Pioggia e nevicate
Siccità interrotta
ma non basta ancora

MeteoAnche 40 centimetri in Valle Spluga Tra i dieci e venti centimetri a Livigno e Bormio Oggi previste altre precipitazioni ma più in quota

Pioggia e nevicate Siccità interrotta ma non basta ancora
Così si prsentava ieri mattina Montespluga a 1.908 metri di altitudine
(Foto di foto Gabriele Nonini)

La neve dominante bianca in quota, il verde brillante, tipicamente primaverile, nel fondovalle.

Così si presentava ieri il paesaggio valtellinese e valchiavennasco. In tema di precipitazioni nevose è la Valle Spluga quella che ha dato di più registrando, fra la notte di sabato e la mattinata di ieri dai 30 ai 40 centimetri di neve fresca, dai 1.880 metri di Motta bassa fino a quota 2mila ed oltre.

Sale l’Adda

Discreto apporto nevoso anche alle quote più alte della Valmalenco, mentre sulle Orobie e in Alta Valtellina, nel comprensorio di Bormio e di Livigno, non si è andati oltre i 10-20 centimetri di neve scesa nottetempo.

Un evento insolito, non unico, perché anche in passato nevicate si sono registrate anche nel fondovalle fra il 24 e il 25 aprile, però la cosa assume il connotato dell’evento particolarmente eccezionale in un inverno caratterizzato da una siccità senza pari. Tant’è che a pioggia scesa nelle ultime 48 ore, da tutti attesa e benedetta, ha subito dato linfa alla natura del fondovalle e dei versanti al punto che ieri mattina il risveglio è stato per i residenti alle quote medio basso, verde intenso.

Quello tipico primaverile delle prime fioriture che abbaglia tanto è sgargiante e che rende l’idea del risveglio della vegetazione. Certo, anche se discreto, l’apporto della pioggia non può dirsi risolutivo di tutti i problemi legati all’aridità accumulatasi nei mesi, ma un contributo queste precipitazioni primaverili, lo hanno dato in termini di rigoglio generale della natura.

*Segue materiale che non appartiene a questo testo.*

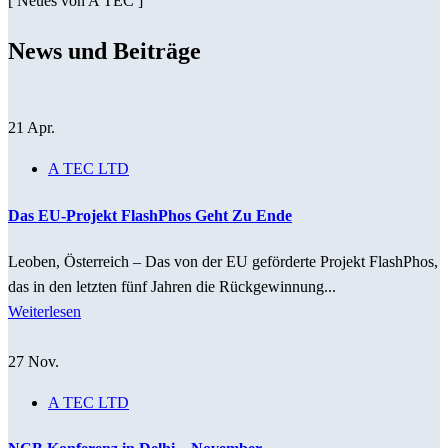
[ Neues von A TEC ]
News und
Beiträge
21
Apr.
A TEC LTD
Das EU-Projekt FlashPhos Geht Zu Ende
Leoben, Österreich – Das von der EU geförderte Projekt FlashPhos,
das in den letzten fünf Jahren die Rückgewinnung...
Weiterlesen
27
Nov.
A TEC LTD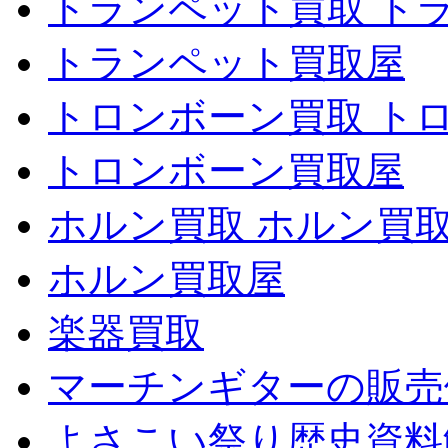
トランペット買取 ト
トランペット買取屋
トロンボーン買取 ト
トロンボーン買取屋
ホルン買取 ホルン買
ホルン買取屋
楽器買取
マーチンギターの販売
よさこい祭り歴史資料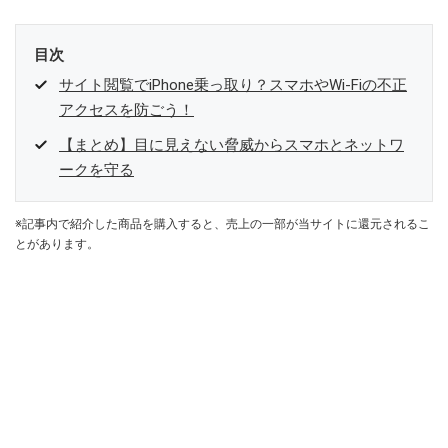
目次
サイト閲覧でiPhone乗っ取り？スマホやWi-Fiの不正
アクセスを防ごう！
【まとめ】目に見えない脅威からスマホとネットワ
ークを守る
※記事内で紹介した商品を購入すると、売上の一部が当サイトに還元されるこ
とがあります。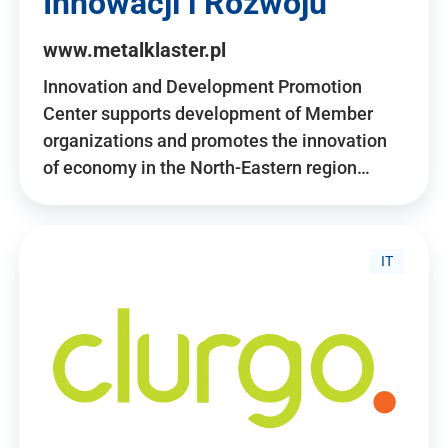
Innowacji i Rozwoju
www.metalklaster.pl
Innovation and Development Promotion
Center supports development of Member
organizations and promotes the innovation
of economy in the North-Eastern region…
IT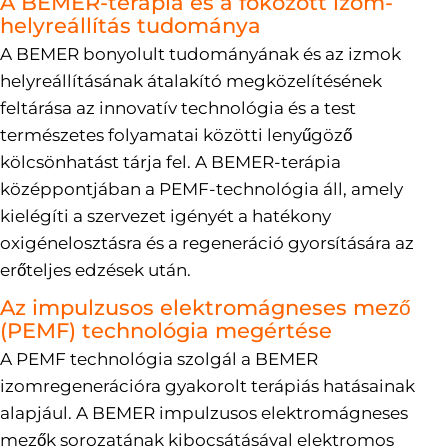
A BEMER-terápia és a fokozott izom-
helyreállítás tudománya
A BEMER bonyolult tudományának és az izmok
helyreállításának átalakító megközelítésének
feltárása az innovatív technológia és a test
természetes folyamatai közötti lenyűgöző
kölcsönhatást tárja fel. A BEMER-terápia
középpontjában a PEMF-technológia áll, amely
kielégíti a szervezet igényét a hatékony
oxigénelosztásra és a regeneráció gyorsítására az
erőteljes edzések után.
Az impulzusos elektromágneses mező
(PEMF) technológia megértése
A PEMF technológia szolgál a BEMER
izomregenerációra gyakorolt terápiás hatásainak
alapjául. A BEMER impulzusos elektromágneses
mezők sorozatának kibocsátásával elektromos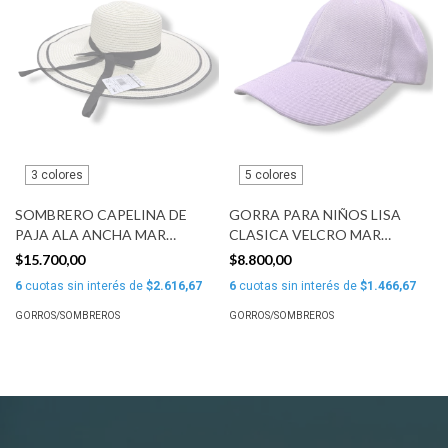
3 colores
5 colores
SOMBRERO CAPELINA DE
GORRA PARA NIÑOS LISA
PAJA ALA ANCHA MAR
CLASICA VELCRO MAR
CRISTAL
CRISTAL
$15.700,00
$8.800,00
6
cuotas sin interés de
$2.616,67
6
cuotas sin interés de
$1.466,67
GORROS/SOMBREROS
GORROS/SOMBREROS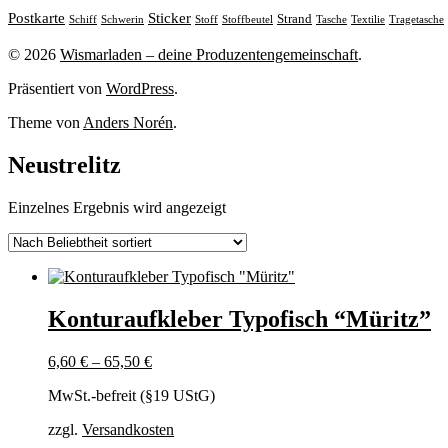
Sticker
Postkarte
Strand
Stoff
Stoffbeutel
Tasche
Textilie
Tragetasche
Schiff
Schwerin
© 2026
Wismarladen – deine Produzentengemeinschaft
.
Präsentiert von
WordPress
.
Theme von
Anders Norén
.
Neustrelitz
Einzelnes Ergebnis wird angezeigt
Konturaufkleber Typofisch “Müritz”
6,60
€
–
65,50
€
MwSt.-befreit (§19 UStG)
zzgl.
Versandkosten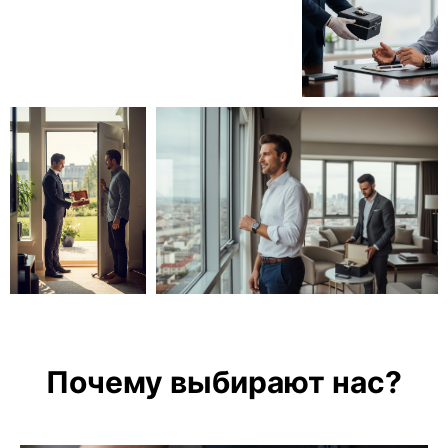
Почему выбирают нас?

Anche rispetto alla pioggia ne è scesa di più in Valchiavenna con una punta di 56 millimetri nelle 48 ore registrata alla stazione Arpa di Gordona, a 1362 metri e di 54 millimetri registrati alla stazione Arpa del lago del Truzzo, a quota 2064, in Val San Giacomo. Tutti valori riferiti all’alba di ieri, fra le 4 e le 5 del mattino, quando, alle quote più basse, al Fuentes di Gera Lario dove l’Adda la fa da padrone i millimetri accumulati erano 26 e questo era il valore dominante, in tutta la Valtellina.

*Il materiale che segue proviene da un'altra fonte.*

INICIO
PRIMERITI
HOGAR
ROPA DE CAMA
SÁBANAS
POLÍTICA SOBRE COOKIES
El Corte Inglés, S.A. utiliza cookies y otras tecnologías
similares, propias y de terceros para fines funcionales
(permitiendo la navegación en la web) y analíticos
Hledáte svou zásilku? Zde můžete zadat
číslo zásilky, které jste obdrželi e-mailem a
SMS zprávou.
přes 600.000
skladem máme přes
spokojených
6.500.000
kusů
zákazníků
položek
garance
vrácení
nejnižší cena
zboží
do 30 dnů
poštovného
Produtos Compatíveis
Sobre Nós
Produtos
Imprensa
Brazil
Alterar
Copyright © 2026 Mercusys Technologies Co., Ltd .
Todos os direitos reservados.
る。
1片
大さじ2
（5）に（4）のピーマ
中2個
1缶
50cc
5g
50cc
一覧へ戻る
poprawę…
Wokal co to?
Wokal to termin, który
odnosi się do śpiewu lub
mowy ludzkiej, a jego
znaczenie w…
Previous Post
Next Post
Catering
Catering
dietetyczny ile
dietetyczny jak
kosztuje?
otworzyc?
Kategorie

Basse anche le temperature, per il periodo «non oltre i 5° questa mattina (ieri, nda), alle 11, a Mottaletta di Isola, dove vivo - ci ha detto Alessandro Volpi, che da Brescia si è trasferito nella terra natale della madre, in alta Valle Spluga - dove alle 11, il paese era ricoperto di neve, po, piano piano portata via dalla pioggia».

Pericolo valanghe

Discreto apporto nevoso a Montespluga, ieri mattina, intorno ai 20 centimetri, 38 centimetri a Motta Bassa, a 1.880 metri, 40 al Lago del Truzzo, a 2064 metri, a San Giacomo Filippo. A quota 2040, dell’Alpe Oro, a Chiesa in Valmalenco, 27 i cm scesi, e, più su, all’Alpe Palù, a 2151 metri, 37.

Anche oggi, nevicate sono possibili sopra i 1.900 metri, con minime in calo e massime in lieve aumento, mentre, domani, il limite della neve sale a 2mila metri. Il pericolo valanghe è alto, 3 marcato sulle Retiche centrali ed occidentali, e in aumento da 2 a 3 marcato sulle Retiche orientali, l’Adamello, e le Orobie centrali.